Plastics operations set to be closed include a high density polyethylene facility in Tessenderlo, Belgium, and an epoxy resins facility in Kina Ura, Japan.
Pointing the finger at sluggish markets, particularly Europe, the Midland, Mich.-based company said the restructuring program is “designed to accelerate cost-reduction actions and advance the next stage of the company's transformation in the midst of persistently slow macroeconomic growth.”
The job losses amount to 5 percent of the company's total workforce and the site closings are designed to cut annual operating costs by around $500 million by 2014, Dow said.
Dow added that it will cut capital spending and investment plans in non-core areas amounting to a additional $500 million.

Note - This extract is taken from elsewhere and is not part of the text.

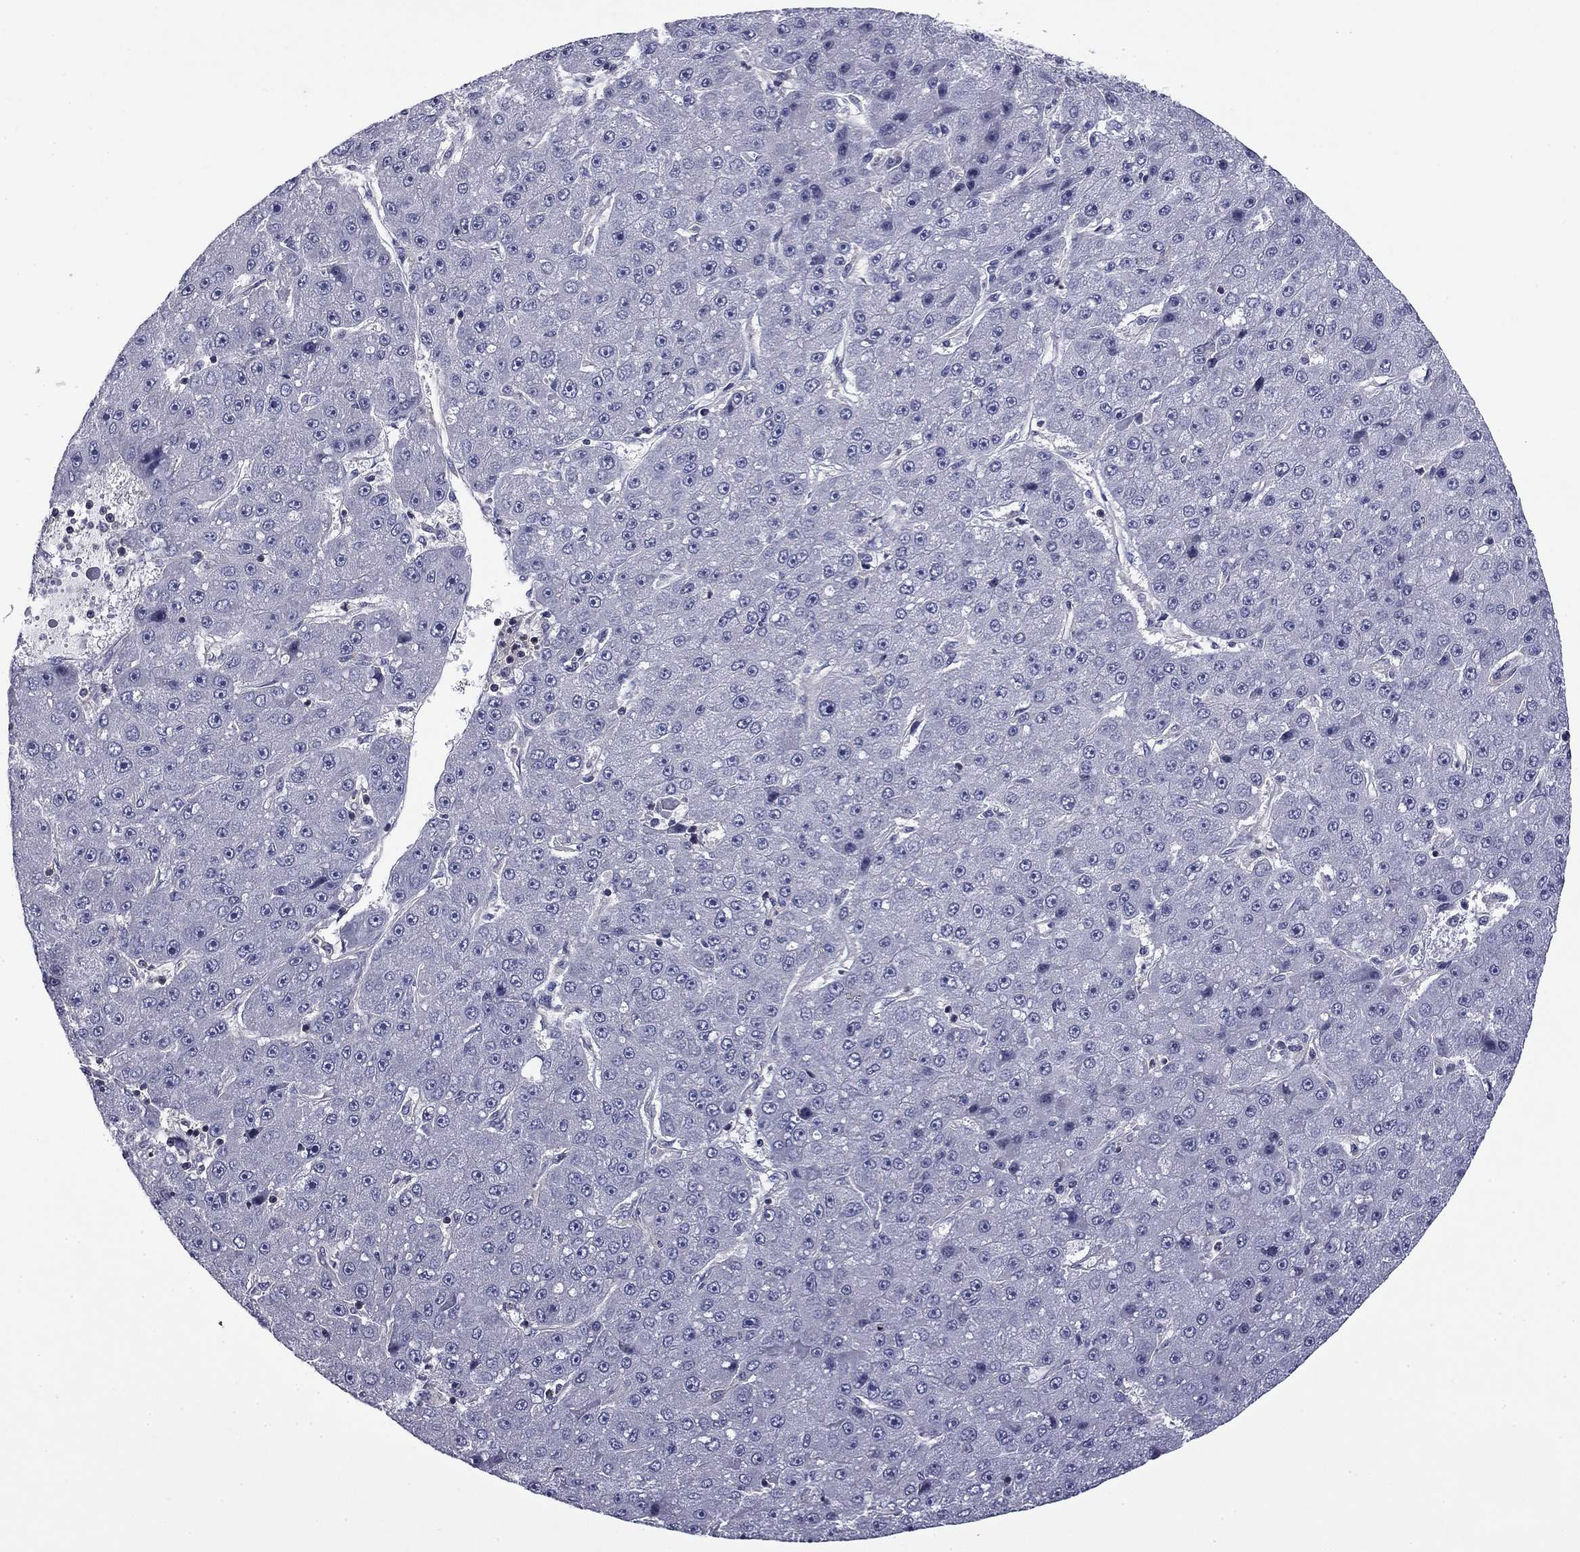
{"staining": {"intensity": "negative", "quantity": "none", "location": "none"}, "tissue": "liver cancer", "cell_type": "Tumor cells", "image_type": "cancer", "snomed": [{"axis": "morphology", "description": "Carcinoma, Hepatocellular, NOS"}, {"axis": "topography", "description": "Liver"}], "caption": "This is an IHC histopathology image of human hepatocellular carcinoma (liver). There is no positivity in tumor cells.", "gene": "ARHGAP45", "patient": {"sex": "male", "age": 67}}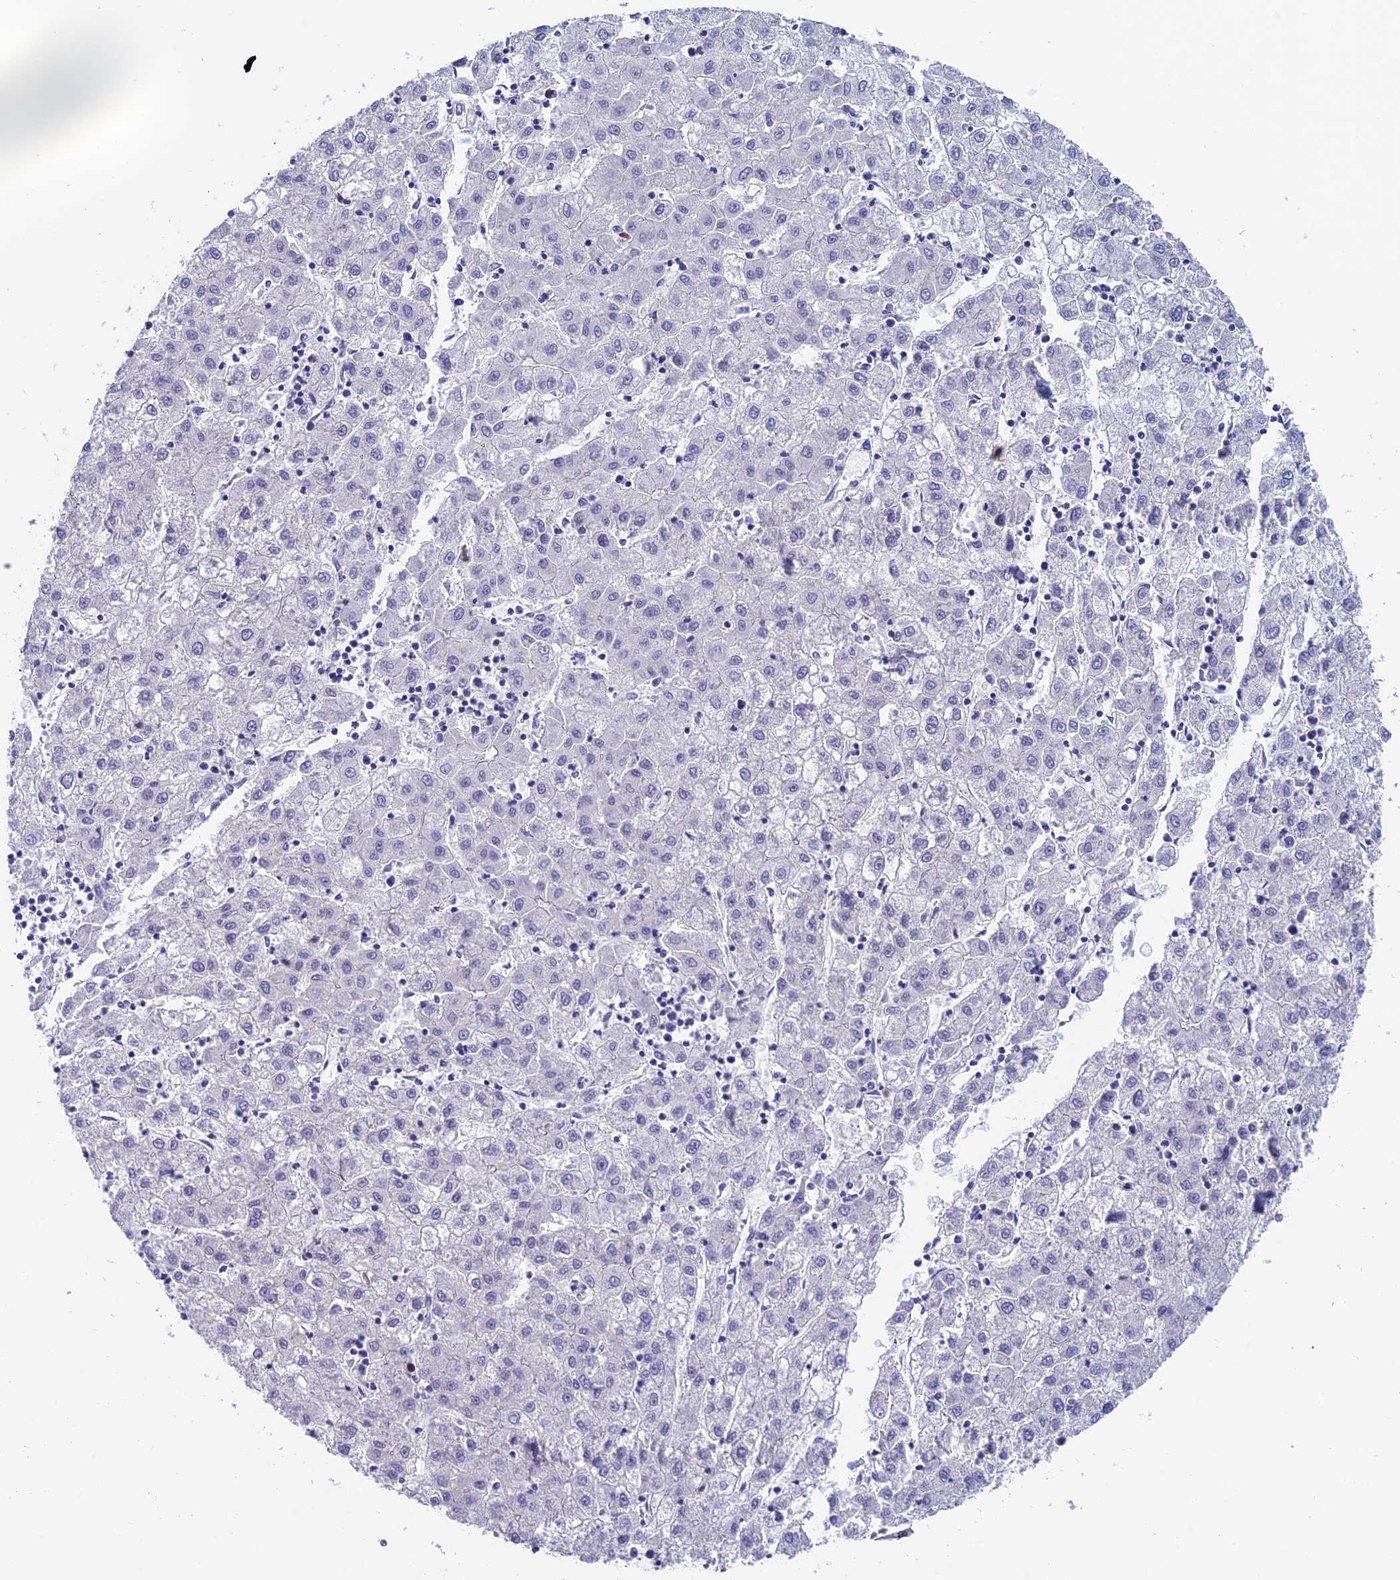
{"staining": {"intensity": "negative", "quantity": "none", "location": "none"}, "tissue": "liver cancer", "cell_type": "Tumor cells", "image_type": "cancer", "snomed": [{"axis": "morphology", "description": "Carcinoma, Hepatocellular, NOS"}, {"axis": "topography", "description": "Liver"}], "caption": "Immunohistochemistry (IHC) image of neoplastic tissue: liver cancer (hepatocellular carcinoma) stained with DAB (3,3'-diaminobenzidine) displays no significant protein staining in tumor cells.", "gene": "MACIR", "patient": {"sex": "male", "age": 72}}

“The reality is we are operating in a slow-growth environment in the near term and, while these actions are difficult, they demonstrate our resolve to tightly manage operations — particularly in Europe — and mitigate the impact of current market dynamics,” Andrew Liveris, Dow's chairman and CEO, said in an Oct. 23 news release.
Industry analyst Roger Young said the plastics plants being closed in Belgium and Japan are older plants. The Belgian plant also “wasn't using key Dow technology,” he added.
Longer term, Young said Dow “could be under some real pressure in Europe” since it uses feedstocks for ethylene-based products from naphtha, which is derived from crude oil. Plants in North America increasingly are using lower-priced ethane feedstocks from abundant natural gas supplies.
“As long as shale gas is around, Europe could be hurting,” he said.
The group made the restructuring announcement as it revealed a 10 percent fall in third-quarter sales to $13.6 billion — led, it said, by the downturn in Europe, where revenues were down by 10 percent. Dow's third-quarter profit fell almost 35 percent to $591 million.